Aim of the task: Please put the entries, everything from the line containing "Enumeration entry, voltage." down to the line containing "Observed value: 25 A", into a two-column CSV headed instruction and reading: one row per entry, with the text and its answer each in one quoted field and line breaks turned into spaces. Leave the pictures out.

Supplied data:

********************

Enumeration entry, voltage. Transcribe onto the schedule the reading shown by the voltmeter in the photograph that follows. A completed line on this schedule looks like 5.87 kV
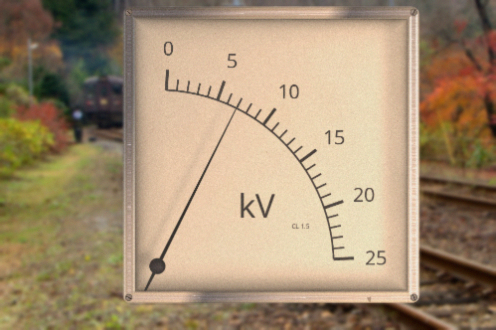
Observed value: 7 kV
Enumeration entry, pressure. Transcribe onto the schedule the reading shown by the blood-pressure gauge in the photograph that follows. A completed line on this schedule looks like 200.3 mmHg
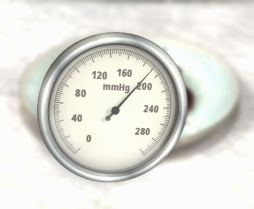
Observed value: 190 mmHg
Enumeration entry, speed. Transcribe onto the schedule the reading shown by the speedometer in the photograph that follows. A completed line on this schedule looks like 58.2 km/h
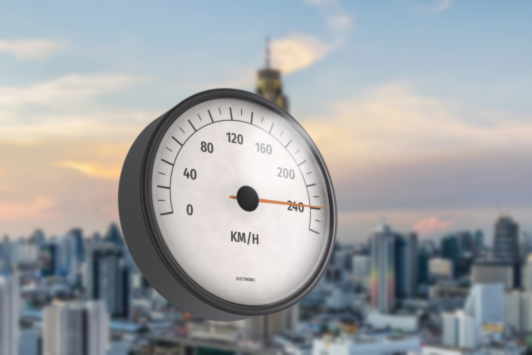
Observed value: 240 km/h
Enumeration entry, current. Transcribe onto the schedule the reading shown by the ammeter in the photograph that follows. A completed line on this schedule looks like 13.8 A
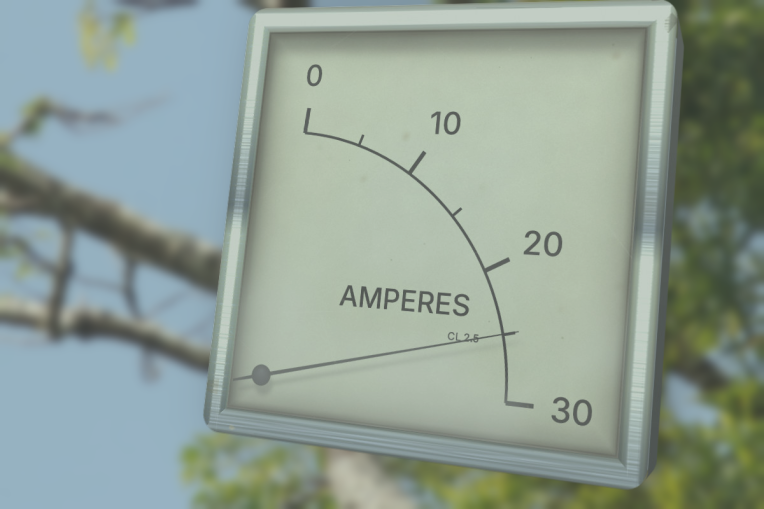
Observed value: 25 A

********************

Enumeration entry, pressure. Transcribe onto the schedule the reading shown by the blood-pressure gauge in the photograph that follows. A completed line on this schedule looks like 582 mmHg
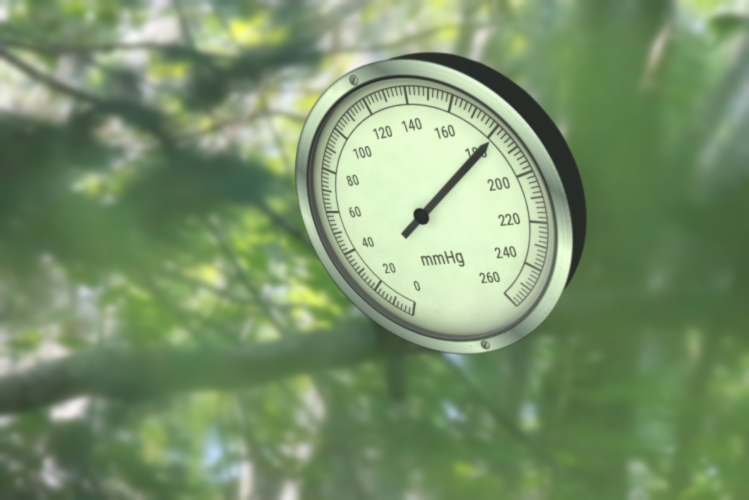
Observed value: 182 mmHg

********************

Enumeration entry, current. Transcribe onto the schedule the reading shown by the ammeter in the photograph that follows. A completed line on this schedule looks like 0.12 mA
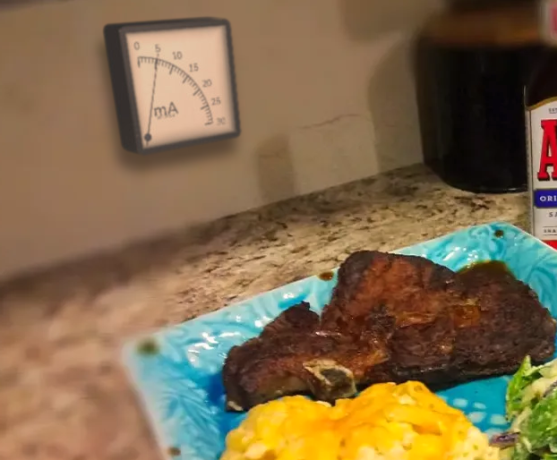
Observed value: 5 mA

********************

Task output:
instruction,reading
"Enumeration entry, voltage. Transcribe onto the schedule the reading shown by the voltmeter in the photograph that follows. A completed line on this schedule looks like 5.87 kV Observed value:","7 kV"
"Enumeration entry, pressure. Transcribe onto the schedule the reading shown by the blood-pressure gauge in the photograph that follows. A completed line on this schedule looks like 200.3 mmHg Observed value:","190 mmHg"
"Enumeration entry, speed. Transcribe onto the schedule the reading shown by the speedometer in the photograph that follows. A completed line on this schedule looks like 58.2 km/h Observed value:","240 km/h"
"Enumeration entry, current. Transcribe onto the schedule the reading shown by the ammeter in the photograph that follows. A completed line on this schedule looks like 13.8 A Observed value:","25 A"